Boxtown a été fondé par d’anciens esclaves. Son histoire explique en partie ce qui s’y passe aujourd’hui. Jasmine rappelle que ce quartier et South Memphis ont toujours subi une négligence environnementale. Le risque de cancer y est quatre fois plus élevé que la moyenne nationale. Un cofondateur de l’organisation Memphis Community Against Pollution, lui-même enfant du quartier, parcourt le pays pour témoigner. Il voit dans Colossus I, le premier immense data center de SpaceXAI, le symbole d’une dérive. Des élus promettent des emplois et des recettes fiscales, mais personne ne demande leur avis aux habitants. Derrière lui, un grillage marqué « propriété privée » protège des turbines et des hangars remplis de processeurs. Anthropic, un concurrent de SpaceXAI, loue la totalité de la puissance de calcul pour plus d’un milliard de dollars par mois. De son côté, l’entreprise assure filtrer ses turbines et maintenir une qualité de l’air supérieure aux normes.

L’air n’est pas le seul problème. Chaque jour, Colossus I puise 4,5 millions de litres dans la nappe phréatique qui fournit en eau potable Memphis et ses environs, pour refroidir son méga ordinateur. Une usine de recyclage des eaux avait été promise, mais le chantier est à l’arrêt. Le centre devait générer 12 millions de dollars de recettes fiscales. Le maire démocrate de Memphis, Paul Young, a répondu en proposant de redistribuer 3,35 millions de dollars aux communautés touchées. Une stratégie semblable se joue dans le Mississippi voisin, à Southaven. Là-bas, les 69 turbines de Colossus II tournent sans interruption pour faire fonctionner le robot conversationnel Grok. Krystal Polk habite dans une maison entourée de pins depuis quatre générations. Le bruit, dit-elle, est permanent. « Si vous restez ici trop longtemps, les vibrations vous donnent la nausée », témoigne-t-elle. Jason Haley, un voisin, ne sort plus sans son sonomètre. Il aimerait déménager, mais les taux d’intérêt et les prix de l’immobilier le retiennent. Et il se demande qui accepterait d’acheter sa maison.
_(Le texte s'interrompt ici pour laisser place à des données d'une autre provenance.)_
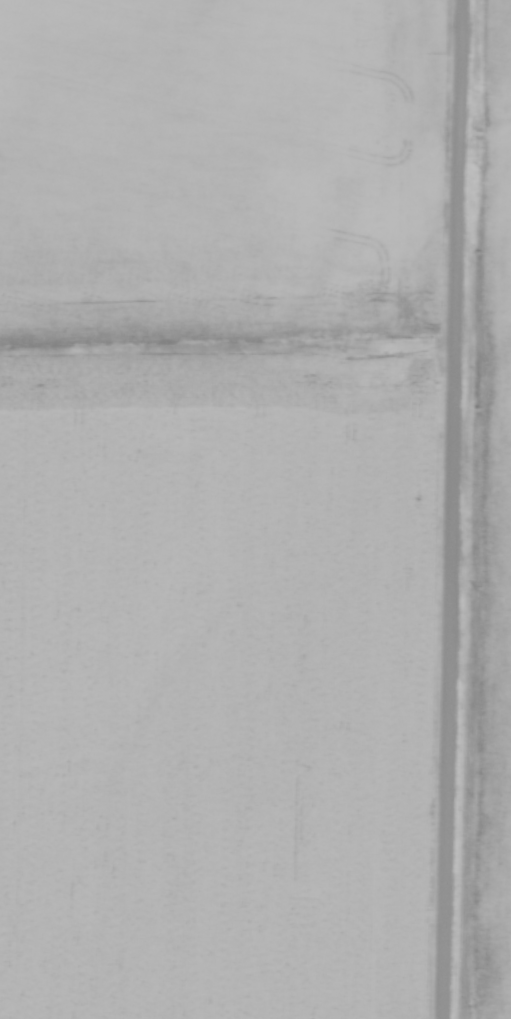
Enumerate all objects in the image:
road: (443, 509)

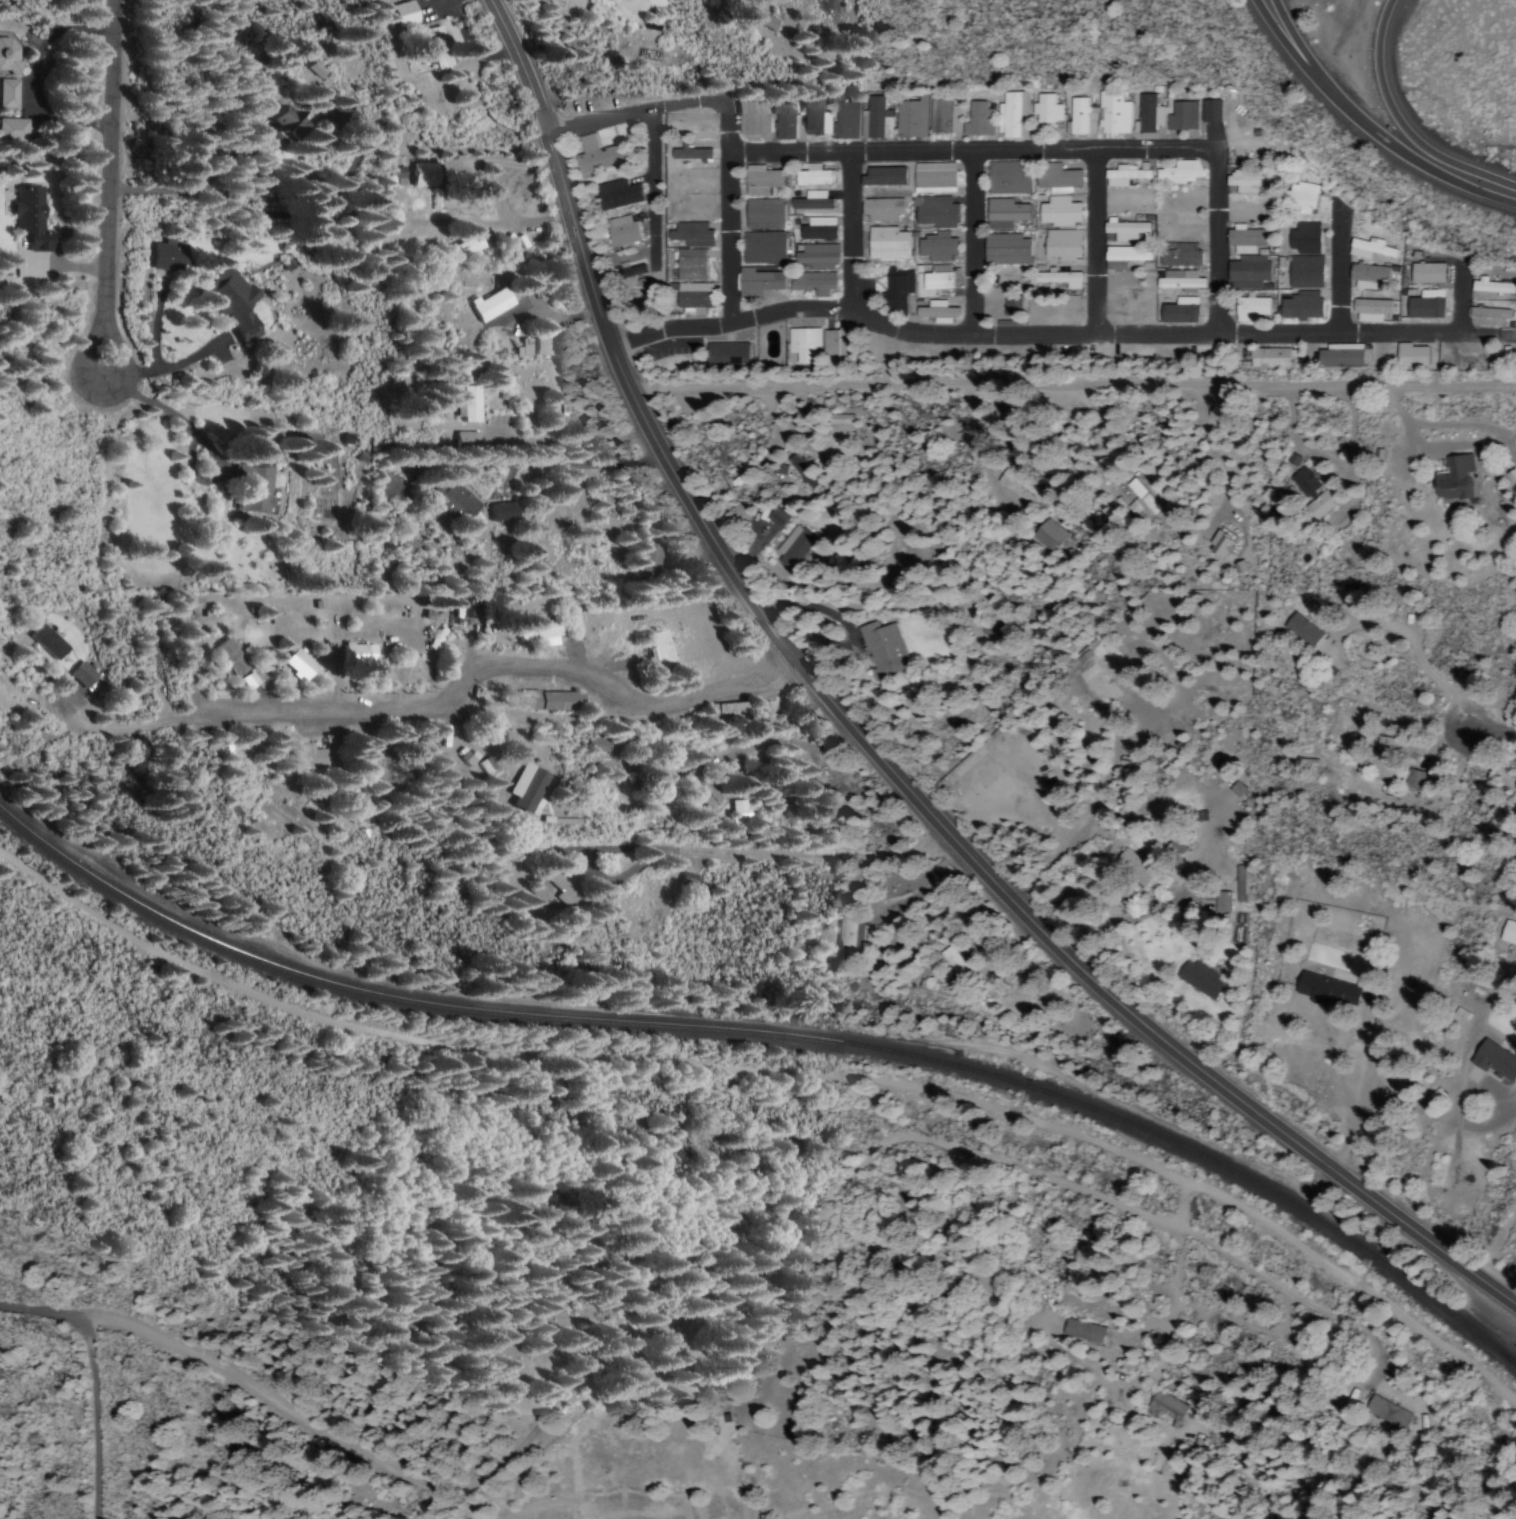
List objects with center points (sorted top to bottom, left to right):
building: (747, 1)
building: (402, 14)
building: (766, 21)
building: (435, 47)
road: (1297, 54)
building: (6, 55)
building: (312, 68)
building: (7, 93)
building: (1046, 110)
building: (1209, 112)
building: (1113, 114)
building: (1148, 115)
building: (1012, 116)
building: (344, 117)
building: (1181, 117)
building: (753, 118)
building: (943, 118)
building: (1081, 118)
building: (911, 119)
road: (1409, 119)
building: (876, 120)
building: (845, 121)
building: (978, 121)
building: (783, 122)
road: (1376, 126)
building: (12, 129)
road: (987, 148)
building: (690, 154)
building: (596, 157)
building: (1179, 173)
building: (423, 175)
building: (814, 176)
building: (1124, 176)
building: (934, 179)
building: (1006, 179)
building: (1057, 179)
building: (761, 181)
building: (1247, 183)
road: (113, 187)
building: (617, 195)
building: (1300, 198)
building: (881, 210)
building: (1059, 212)
building: (936, 213)
building: (763, 214)
building: (1004, 214)
building: (817, 229)
road: (856, 230)
building: (1126, 231)
building: (30, 232)
building: (622, 233)
building: (691, 235)
building: (1304, 239)
building: (1245, 240)
road: (979, 241)
road: (1101, 241)
building: (887, 244)
building: (1062, 245)
building: (465, 246)
building: (937, 248)
building: (764, 249)
building: (1006, 250)
building: (1370, 250)
building: (165, 255)
building: (1180, 255)
building: (817, 257)
building: (1125, 257)
building: (690, 262)
road: (1346, 269)
building: (631, 272)
building: (1247, 273)
building: (1304, 273)
building: (1428, 274)
building: (1366, 276)
building: (937, 278)
building: (1060, 280)
building: (1178, 280)
building: (757, 283)
building: (814, 283)
building: (1491, 287)
building: (895, 292)
building: (694, 297)
road: (1467, 297)
road: (651, 302)
building: (231, 303)
building: (1011, 303)
building: (488, 304)
building: (1301, 306)
building: (1251, 307)
building: (1370, 310)
building: (937, 312)
building: (1490, 316)
road: (1049, 334)
building: (803, 344)
building: (540, 346)
building: (835, 346)
building: (521, 348)
building: (726, 355)
building: (1343, 356)
building: (1411, 356)
building: (1270, 359)
building: (468, 405)
building: (838, 421)
building: (1184, 429)
building: (464, 438)
building: (803, 471)
building: (1511, 477)
building: (1453, 479)
building: (252, 487)
building: (1019, 487)
building: (1313, 494)
building: (451, 500)
building: (1140, 501)
building: (499, 511)
building: (775, 517)
building: (1047, 535)
building: (1219, 546)
building: (793, 548)
building: (645, 558)
building: (1301, 630)
building: (539, 633)
building: (45, 641)
building: (882, 648)
building: (657, 649)
building: (357, 653)
building: (229, 656)
building: (297, 664)
building: (81, 673)
building: (249, 680)
road: (463, 690)
building: (548, 699)
building: (725, 708)
road: (1493, 734)
building: (1384, 746)
road: (876, 747)
building: (307, 756)
building: (468, 757)
building: (377, 768)
building: (1380, 771)
building: (526, 787)
building: (1236, 789)
building: (702, 790)
building: (738, 810)
building: (1175, 849)
building: (1133, 867)
building: (942, 869)
building: (686, 879)
building: (1240, 884)
building: (561, 888)
building: (1221, 902)
building: (1508, 933)
building: (852, 934)
road: (976, 943)
building: (952, 961)
building: (1199, 980)
building: (1326, 990)
railway: (774, 1034)
building: (1494, 1060)
road: (877, 1150)
building: (1082, 1331)
road: (253, 1379)
building: (1166, 1406)
road: (99, 1408)
building: (1387, 1413)

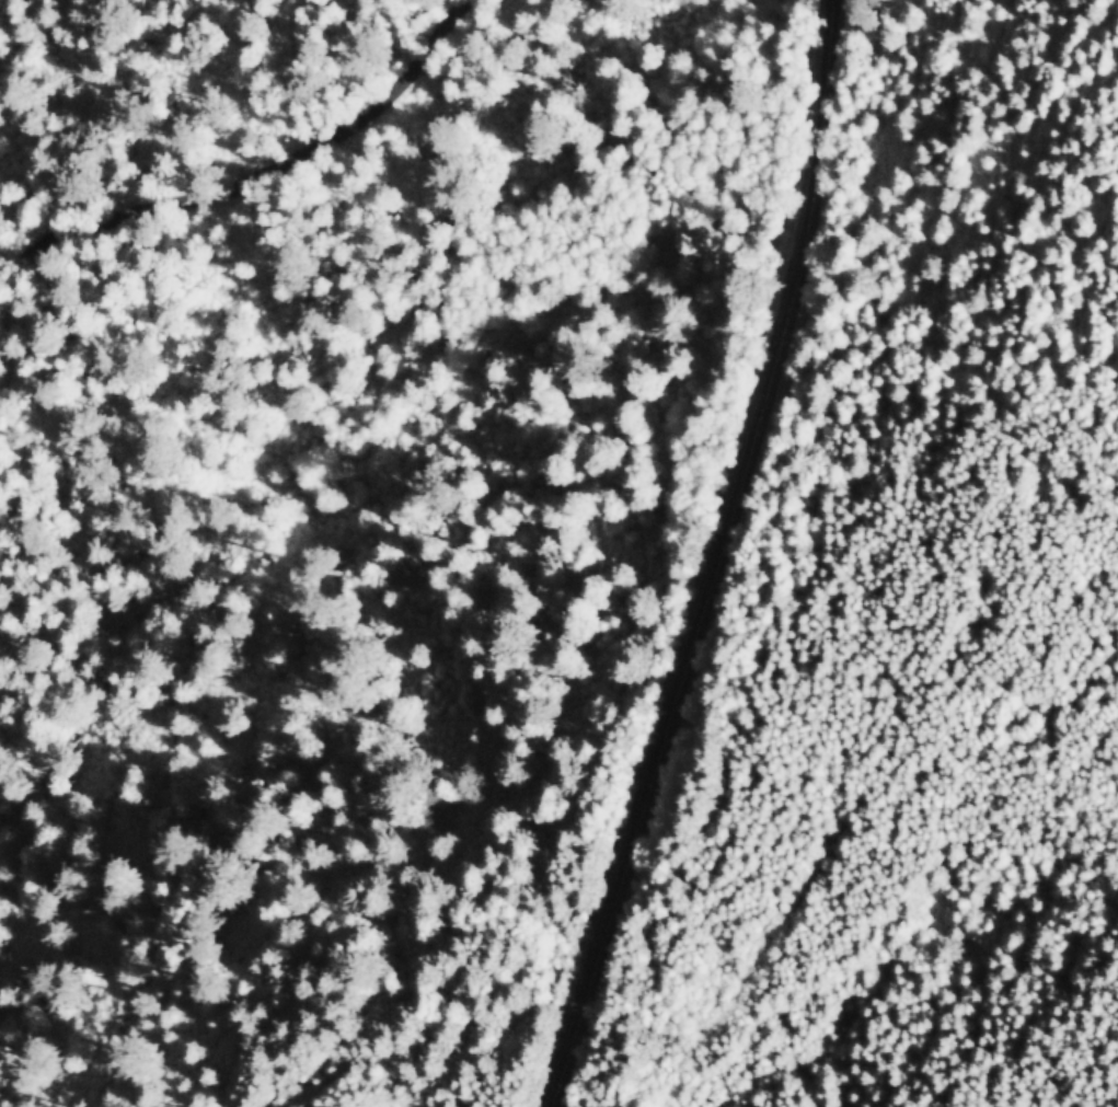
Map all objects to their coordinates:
road: (263, 169)
road: (712, 558)
road: (175, 715)
road: (377, 1080)

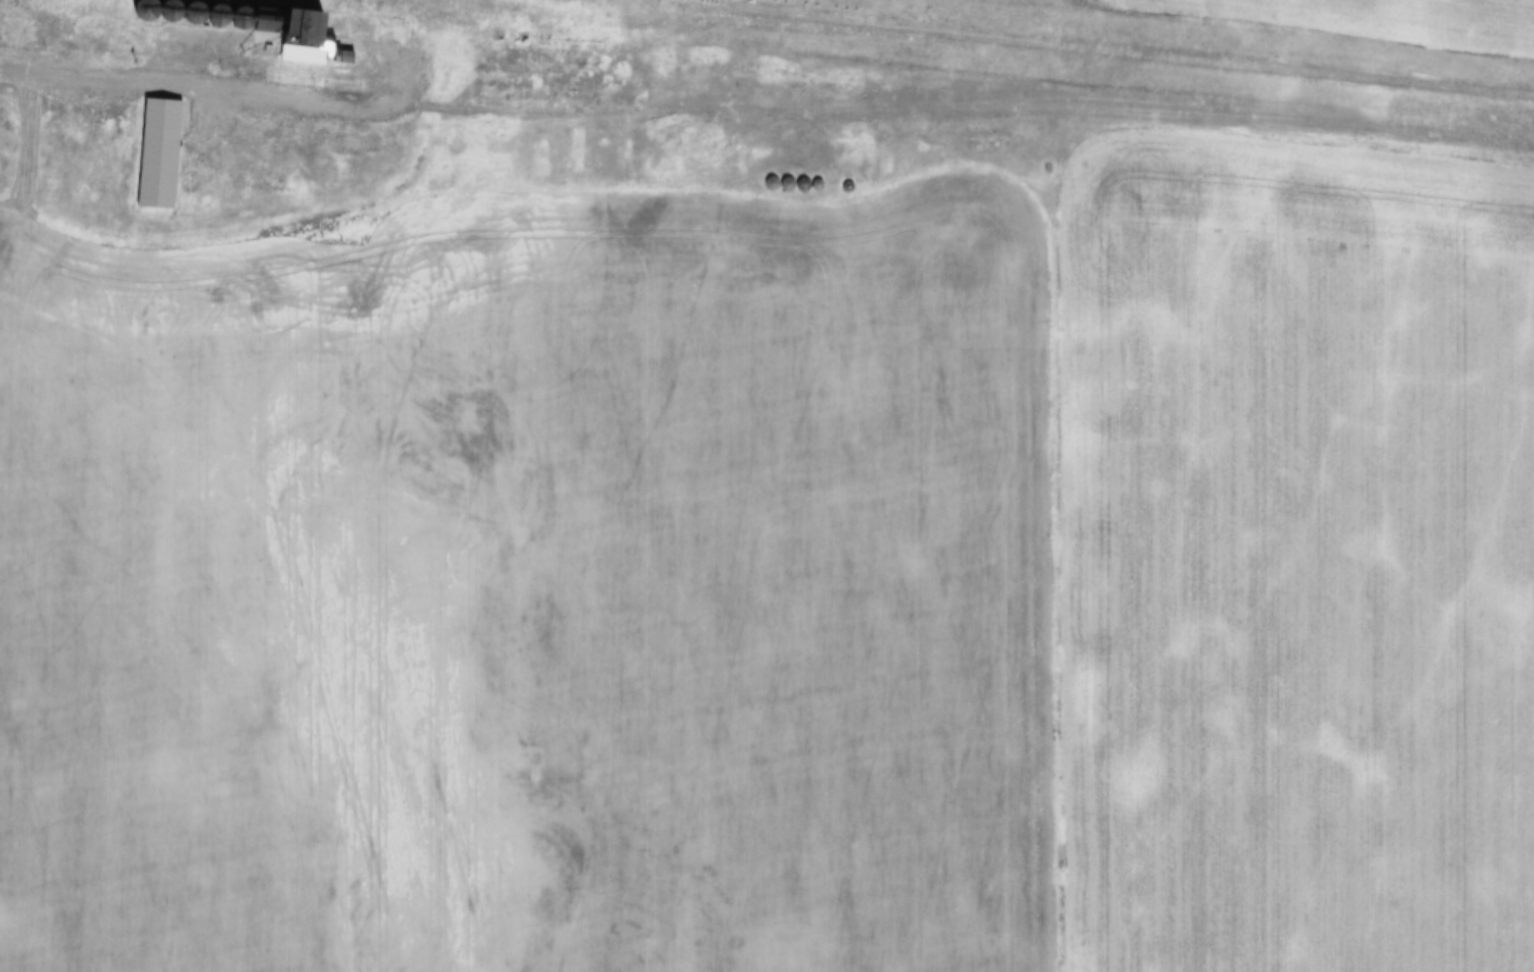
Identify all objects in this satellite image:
building: (145, 6)
silo: (145, 6)
building: (169, 7)
silo: (169, 7)
building: (193, 8)
silo: (193, 8)
building: (217, 10)
silo: (217, 10)
building: (242, 11)
silo: (242, 11)
building: (118, 21)
building: (303, 21)
building: (310, 56)
building: (160, 146)
building: (775, 175)
silo: (775, 175)
building: (791, 176)
silo: (791, 176)
building: (806, 176)
silo: (806, 176)
building: (820, 177)
silo: (820, 177)
building: (852, 179)
silo: (852, 179)

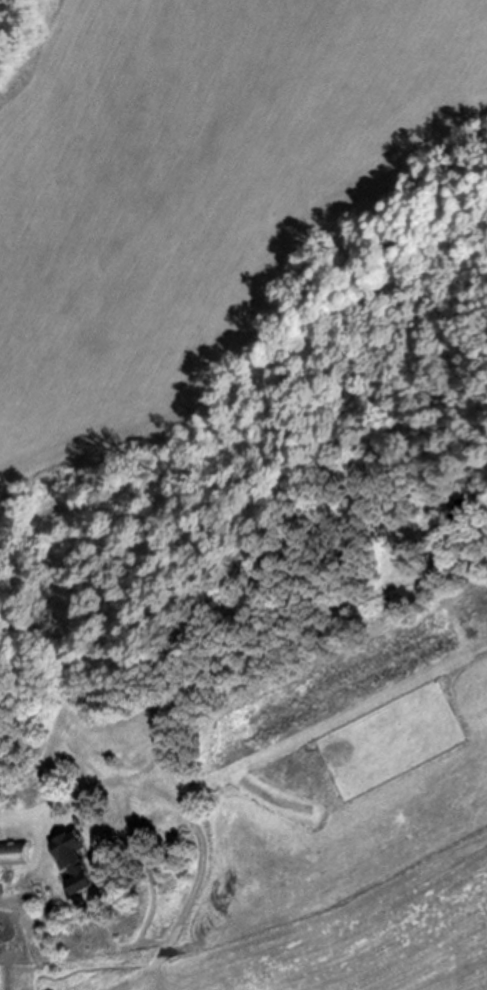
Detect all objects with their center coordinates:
building: (454, 511)
road: (35, 817)
building: (20, 857)
building: (68, 861)
building: (87, 879)

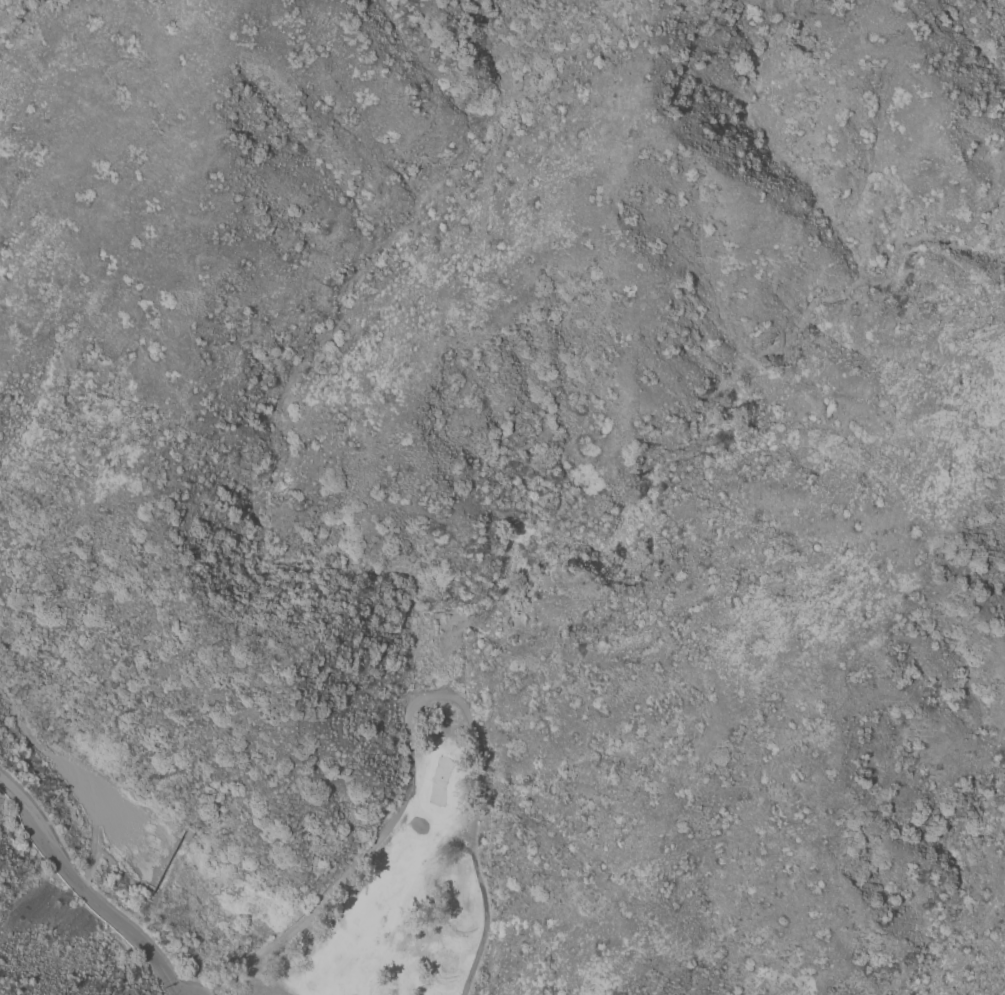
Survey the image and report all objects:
road: (410, 709)
road: (97, 862)
park: (399, 881)
road: (81, 894)
road: (1, 993)

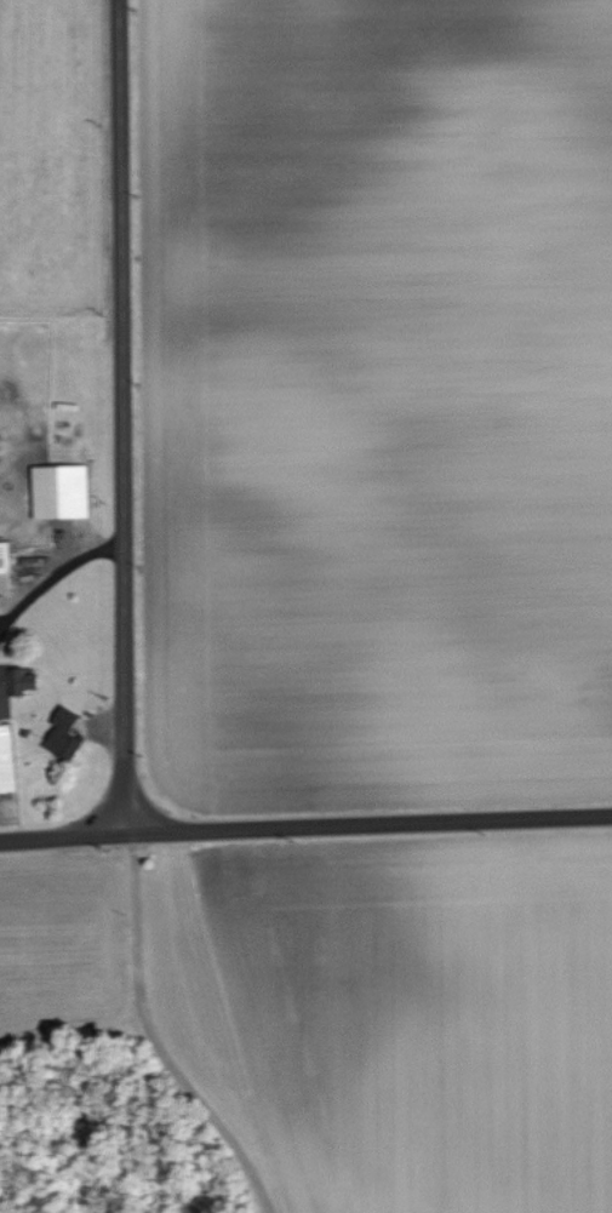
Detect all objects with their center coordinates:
road: (105, 415)
building: (54, 490)
building: (1, 567)
road: (49, 580)
building: (12, 679)
building: (57, 734)
building: (4, 760)
road: (368, 823)
road: (62, 836)
road: (159, 1039)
Des associations et des experts vont plus loin. Ils dénoncent une centrale construite sans permis et sans concertation, en violation de lois comme le Clean Air Act. Ce texte impose d’obtenir une autorisation protectrice avant d’installer une industrie polluante. Or l’entreprise ne l’a pas attendue. Elle a monté ses turbines d’abord, et engagé la procédure ensuite. Pour contourner les règles, SpaceXAI les a qualifiées de « temporaires ». Puis elle s’est engagée à les remplacer par des équipements permanents aux normes. Mais l’accord, négocié en secret, lui laisse jusqu’en juillet 2027 pour s’exécuter. L’organisation Earthjustice, qui représente la NAACP, a porté plainte. Le ministère de la Justice a même demandé le rejet de cette plainte, au nom de la sécurité nationale. Pendant ce temps, un troisième centre est déjà installé dans un entrepôt reconverti, et un quatrième est en construction. Personne ne sait comment ils seront alimentés. Les habitants, eux, espèrent rééditer leur victoire de 2021, quand ils ont fait annuler un pipeline prévu dans Boxtown. Cette fois encore, ils comptent bien se faire entendre.